▶ What this task involves:
Because the copy must hold no pictures, return the data below with all of its words intact.

▶ Records provided:

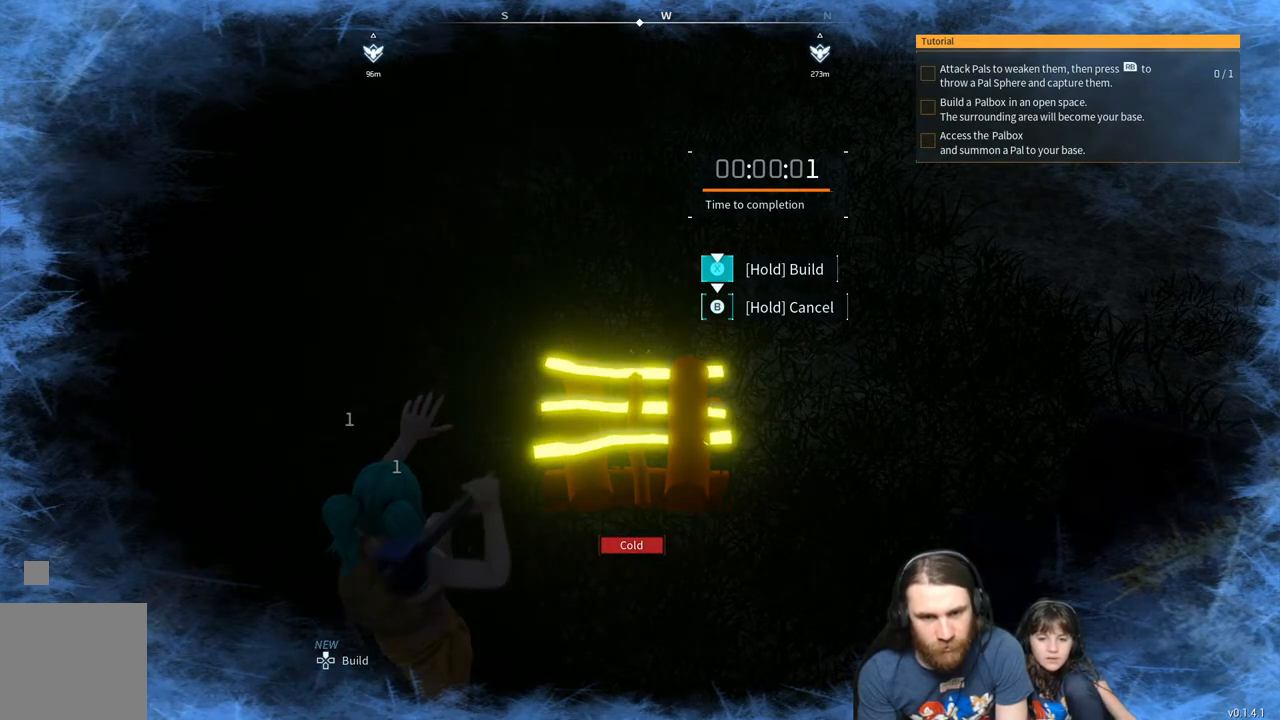
{"buttons": ["X"], "left_stick": "center", "right_stick": "center", "events": []}
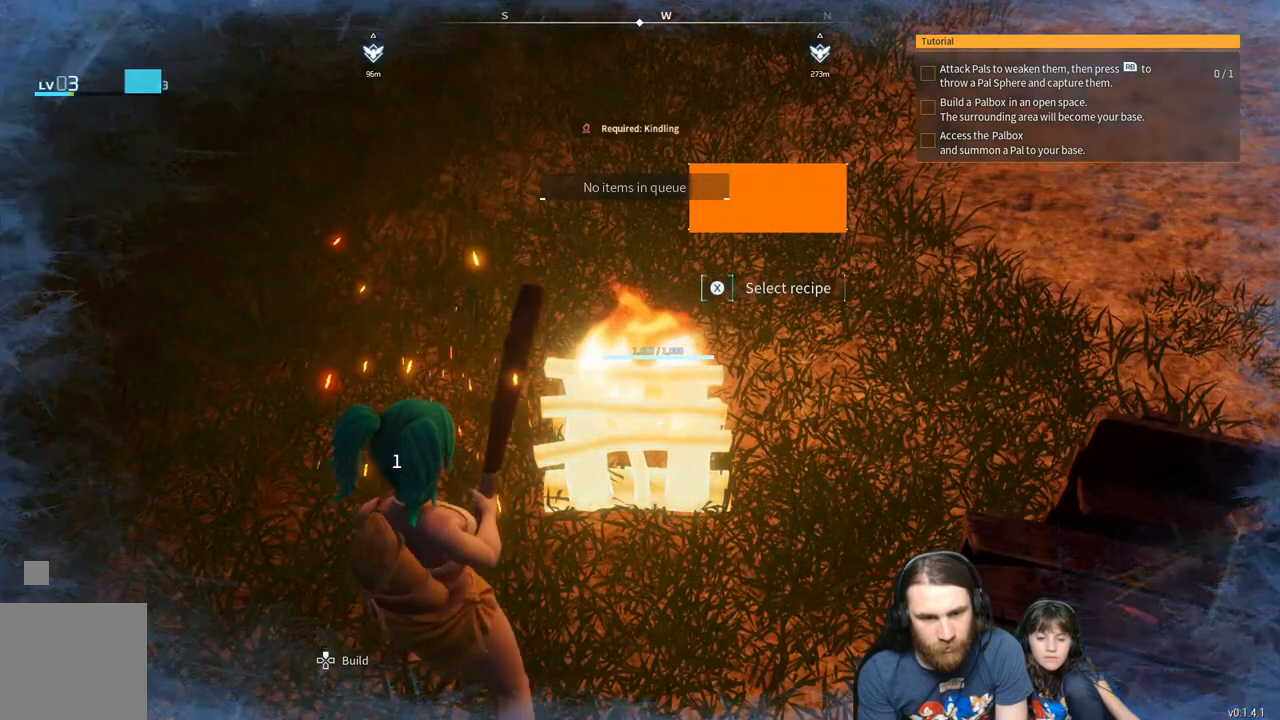
{"buttons": [], "left_stick": "center", "right_stick": "up-right", "events": [[100, "left_stick", "right"], [167, "X", "up"], [250, "left_stick", "center"], [450, "right_stick", "up-right"]]}
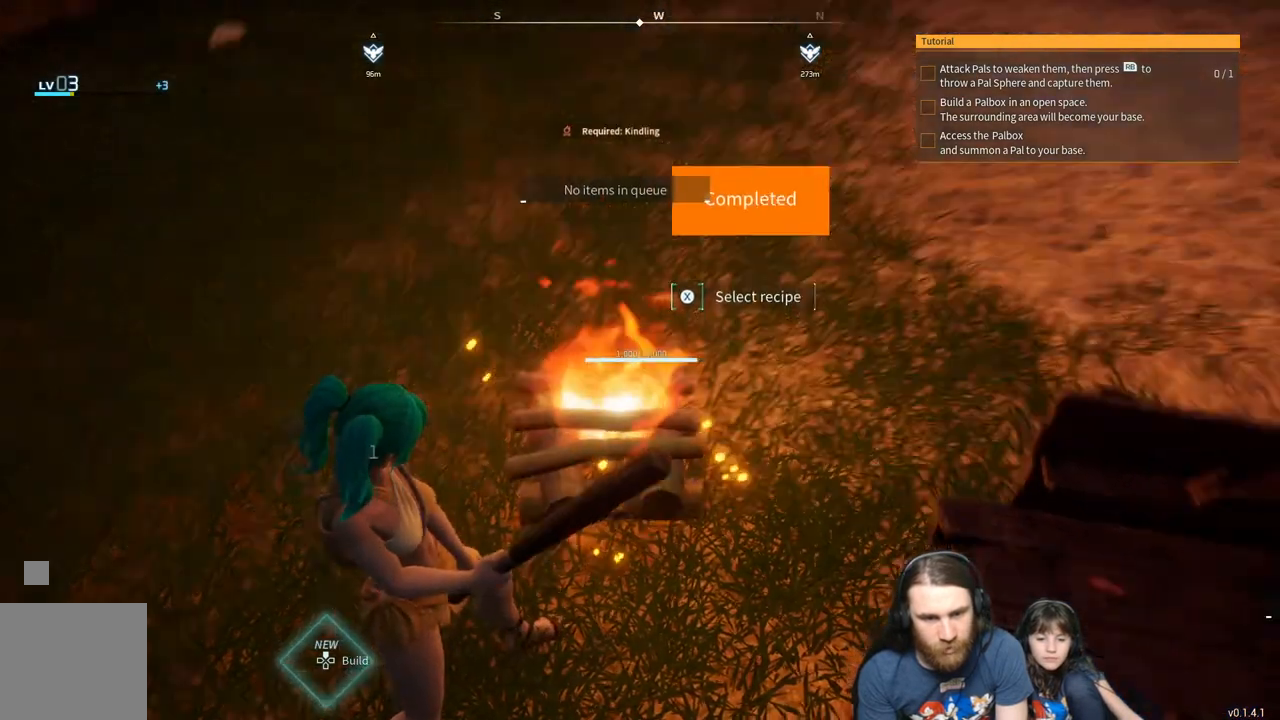
{"buttons": [], "left_stick": "center", "right_stick": "center", "events": [[117, "right_stick", "center"], [250, "right_stick", "right"], [283, "left_stick", "down-left"], [333, "right_stick", "center"], [450, "left_stick", "center"]]}
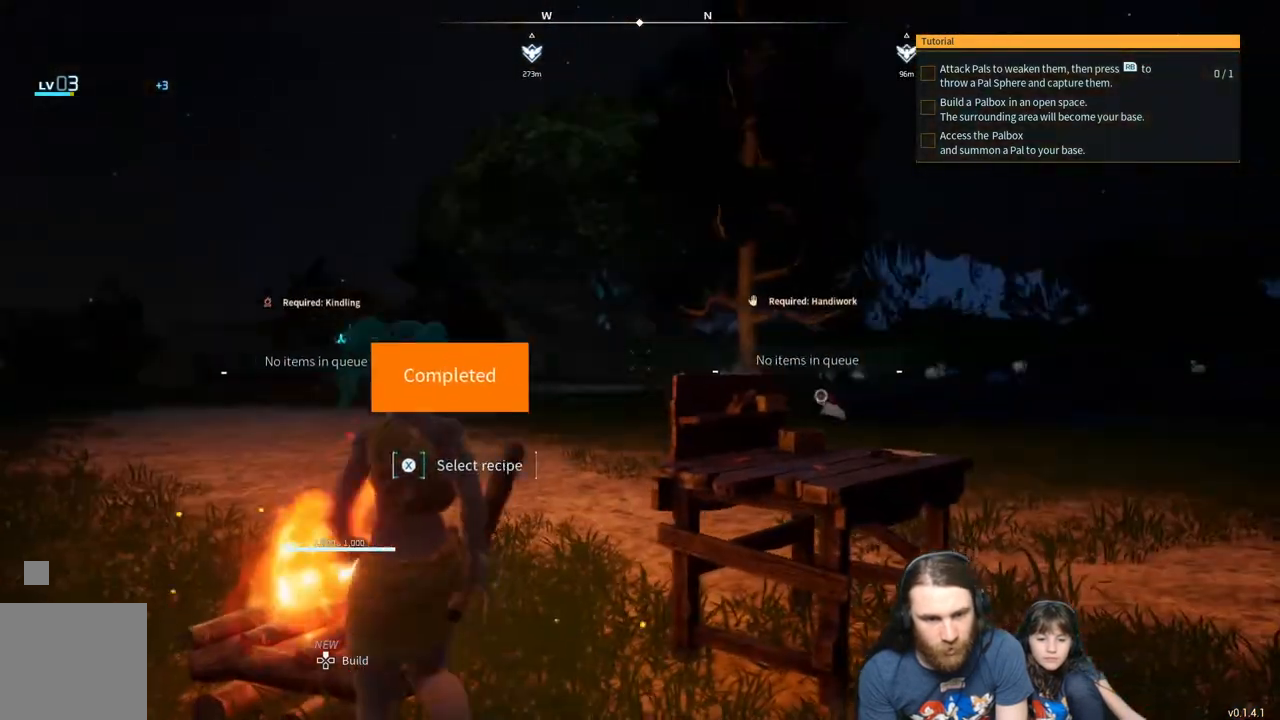
{"buttons": [], "left_stick": "center", "right_stick": "center", "events": [[333, "right_stick", "down-left"], [417, "right_stick", "center"]]}
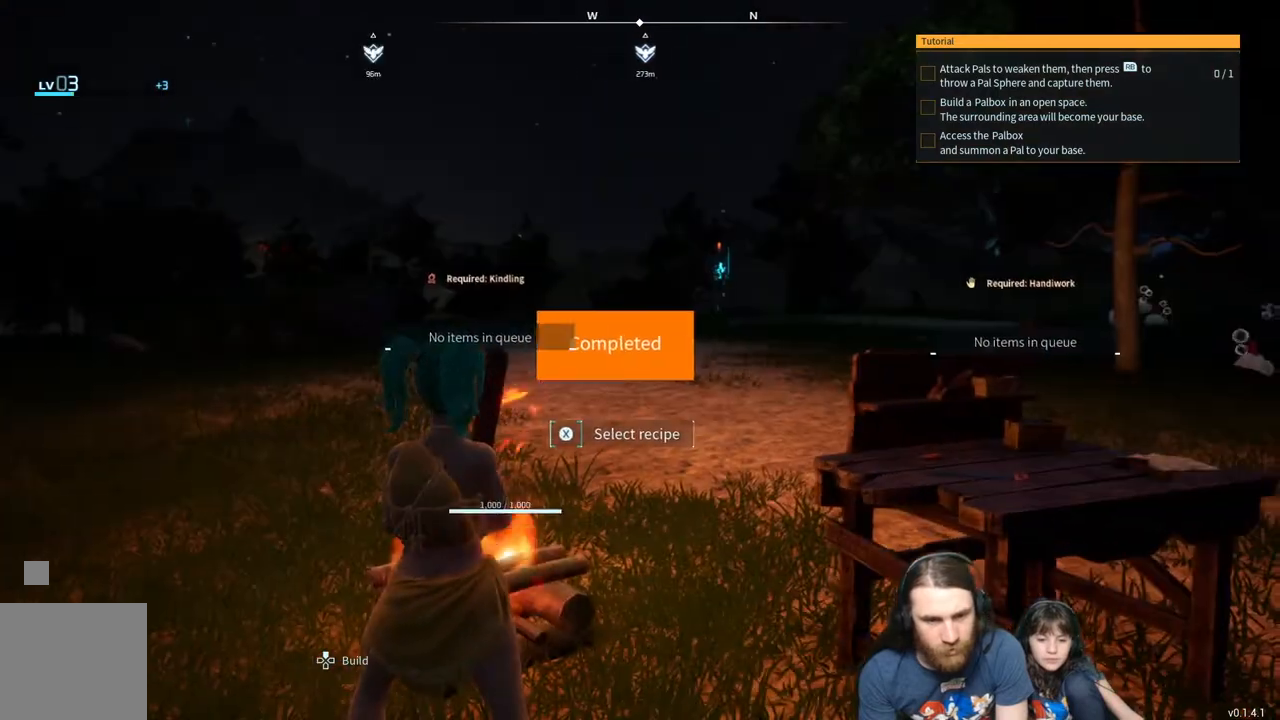
{"buttons": [], "left_stick": "center", "right_stick": "center", "events": [[100, "right_stick", "left"], [167, "left_stick", "right"], [167, "right_stick", "center"], [283, "left_stick", "center"]]}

▶ Solution to the exercise:
{"buttons": ["X"], "left_stick": "center", "right_stick": "center", "events": []}
{"buttons": [], "left_stick": "center", "right_stick": "up-right", "events": [[100, "left_stick", "right"], [167, "X", "up"], [250, "left_stick", "center"], [450, "right_stick", "up-right"]]}
{"buttons": [], "left_stick": "center", "right_stick": "center", "events": [[117, "right_stick", "center"], [250, "right_stick", "right"], [283, "left_stick", "down-left"], [333, "right_stick", "center"], [450, "left_stick", "center"]]}
{"buttons": [], "left_stick": "center", "right_stick": "center", "events": [[333, "right_stick", "down-left"], [417, "right_stick", "center"]]}
{"buttons": [], "left_stick": "center", "right_stick": "center", "events": [[100, "right_stick", "left"], [167, "left_stick", "right"], [167, "right_stick", "center"], [283, "left_stick", "center"]]}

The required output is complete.